This model looks at the seven intelligences of Gardner’s Multiple Intelligences theory:
• Linguistic
• Logical- Mathematical
• Spatial
• Musical
• Interpersonal
• Intrapersonal
• Body-Kinesthetic (Gardner, 1993)
from the point of view of Sternberg’s Triarchic theory which proposes three key aspects to every
intelligence:
• Analytical
• Creative
• Practical ( Sternberg, 1996)
This PIFS model then develops five metacognitive themes or questions related to learning which teachers
can help students use in order to enhance the ways of thinking they will need most for success at school.
These themes are:
o Knowing Why – understanding the purpose of all classroom learning and tasks
o Knowing Self – identifying strengths and weaknesses in present learning strategies and
skills
o Knowing Differences – recognising that different school subjects require different types
of thinking and learning
o Knowing Process – understanding the steps needed in learning and the range of possible
learning strategies available
o Revisiting – using review of content and process effectively
This model recognises five different areas that make up the full metacognitive process necessary for
academic performance improvement. The PIFS programme
“Successfully enhanced both practical and academic skills in each of the target skill
areas (reading, writing, homework, and test taking) in children from diverse
socioeconomic backgrounds attending diverse types of schools”
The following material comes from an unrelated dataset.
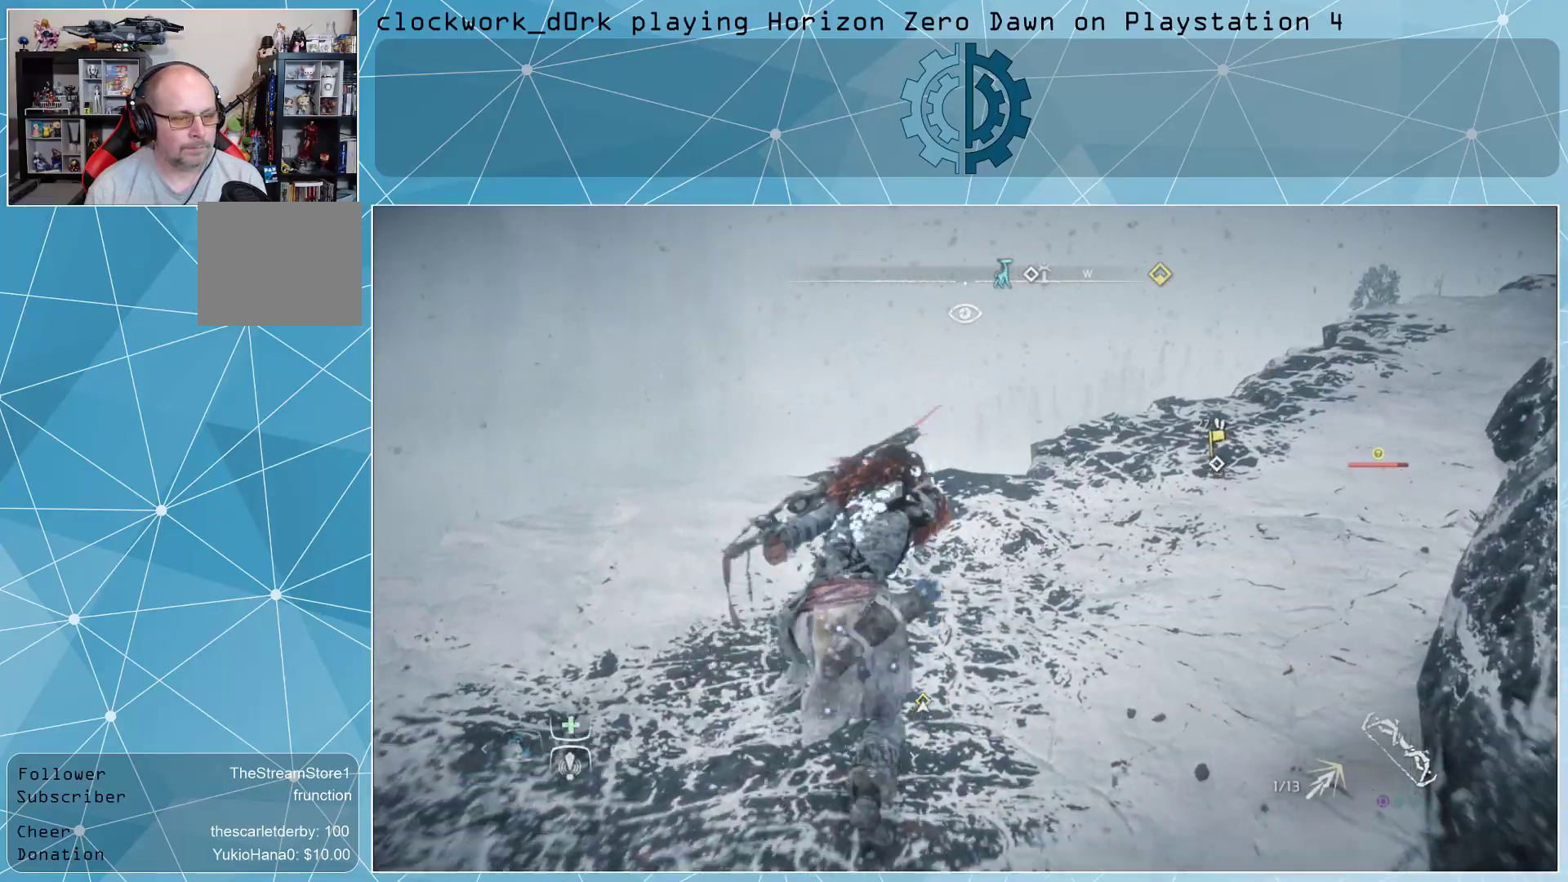
{"buttons": [], "left_stick": "center", "right_stick": "center", "events": [[100, "right_stick", "right"], [167, "left_stick", "up-left"], [267, "right_stick", "center"], [300, "left_stick", "center"]]}
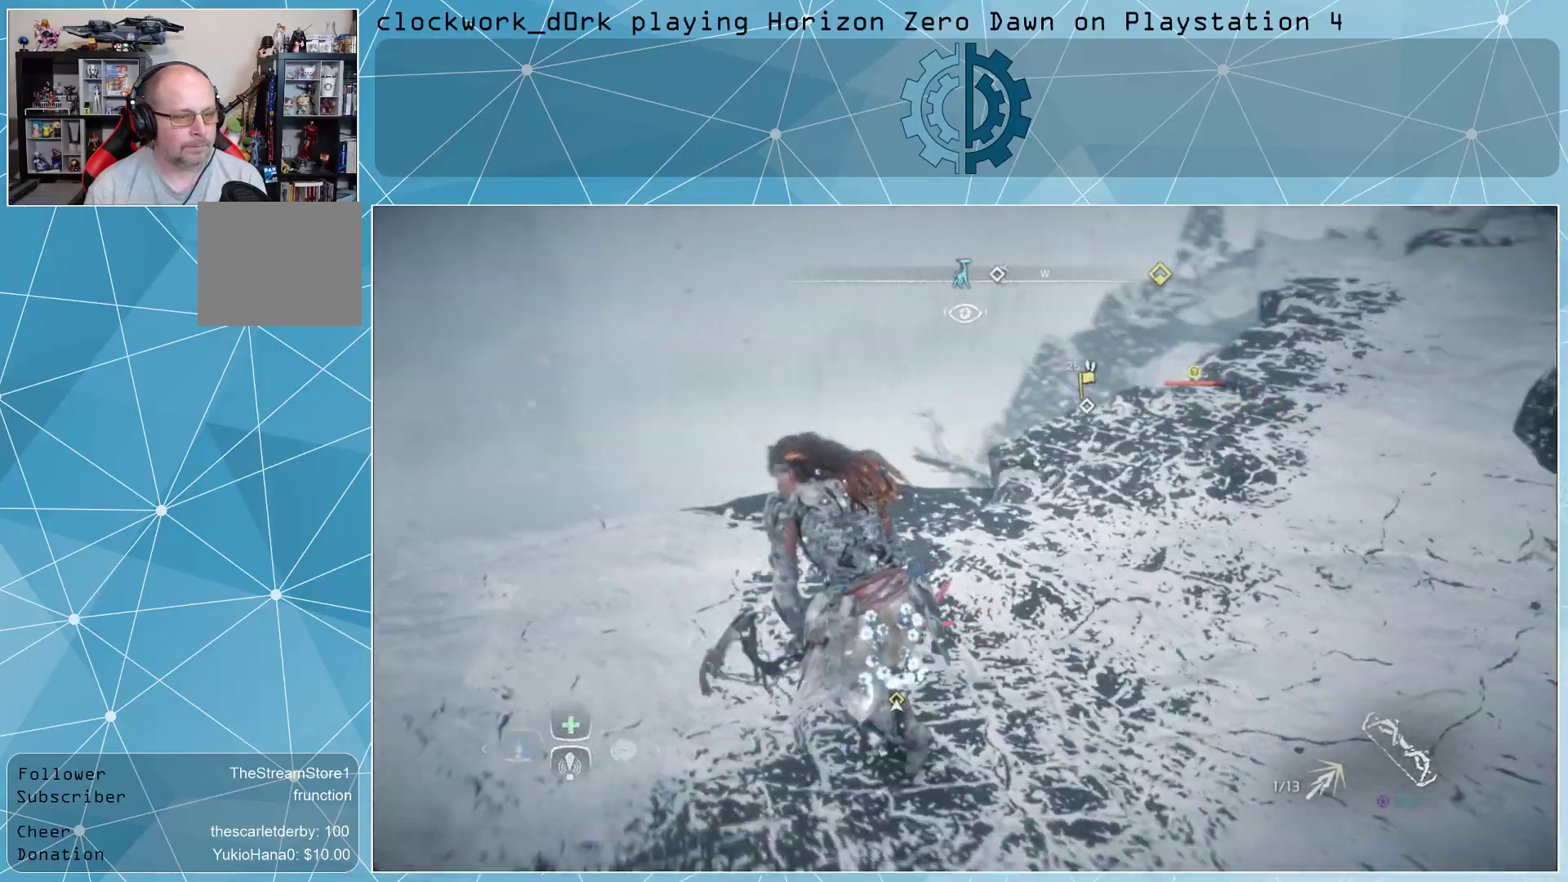
{"buttons": [], "left_stick": "up-left", "right_stick": "right", "events": [[367, "right_stick", "right"], [467, "left_stick", "up-left"]]}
(Williams, Blythe, White, Li, Gardner & Sternberg, 2002)
Metacognition training through ATL in the Diploma programme will set the foundation for the learning of
all the other ATL skills. At the Diploma level metacognition can be seen as the umbrella skill which makes
all learning process improvement possible. Whether Diploma students come from the MYP or from other
programmes, they all need to first be focused on their meta-cognitive ability. This is often a good way for
a teacher to start a new year by investigating the metacognitive skills proficiency of their students and
then using exercises within their subject areas to raise the students awareness of the importance of
metacognition for effective learning and give them practical mechanisms to use to do so (see Teacher
Support Materials – Metacognition, 2013).
In a (meta) study of 800 meta-studies of factors effecting student achievement Hattie (2009) found that
the most uniformly positive results in terms of academic engagement, understanding, transfer of skills
and high performance in assessments come about through a focus in the classroom on learning strategy
training in a metacognitive, self-regulated context in connection with specific content.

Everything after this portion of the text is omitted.